Health unit nearly balances budget prior to new year

By Stephen Petrick
The Haliburton, Kawartha, Pine Ridge District health unit will have an almost balanced budget as it moves into a new fiscal year.
It’s a positive sign for an institution which bore a heavy responsibility for guiding people through the pandemic and will have the daunting task of resuming halted services while still managing COVID-19 over the next 12 months.
The health unit’s finances were discussed at the Thursday, Feb. 17 virtual board meeting and documents showed the unit spent $22,941,081 in 2021, representing an excess of $669 from its budget allotment of $22,940,412.
“We couldn’t get any closer if we tried,” said the health unit’s director Angela Vickery.
“Does anyone want to chastise Angela on being overspent by $700 … on $22 million?” said board chair Doug Elmslie, tongue-in-cheek. “I think that’s a pretty good record,” he added.

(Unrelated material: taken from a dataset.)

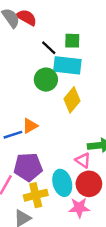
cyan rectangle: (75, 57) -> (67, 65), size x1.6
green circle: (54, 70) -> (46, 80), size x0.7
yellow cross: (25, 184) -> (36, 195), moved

Of the roughly $22 million, about $510,000 came from Haliburton County taxpayers and about $11.9 million comes from provincial taxes. The unit also received an additional $773,300 in “mitigation” funding from the province. That money is being given to help the health unit transition to a new funding formula, in which municipalities will be asked to provide 30 per cent of health unit’s expenses, up from the previous mark of 25 per cent.
The health unit’s board is made up of elected officials from the municipalities the unit represents. Some of them expressed concern about the new funding formula and wondered if mitigation funding will continue down the road.


Vickery said those concerns were “reasonable” but there’s no indication on what will happen long-term.
“We are anticipating a slight increase in funding for 2022, but we haven’t seen anything yet,” Vickery said.
Dysart et al mayor and health unit board member Andrea Roberts noted that, with a provincial election coming in June, there’s not likely to be any new directions and the board will have to advocate for the health unit when a new government is in place.


Some lines in the budget report showed just how extraordinary 2021 was for public health spending.
The health unit spent every dollar of the $1,004,500 it was given for its COVID-19 vaccine program. Another line showed that the unit spent every dollar of $1,230,000 budgeted for “COVID-19 Extraordinary Costs.”
Meanwhile there were literally zero dollars spent on programs related to the “Social Determinants of Health, the Electronic Cigarettes Act, Vector-Borne Diseases, Small Drinking Water Systems” and a “Food Premise Report.”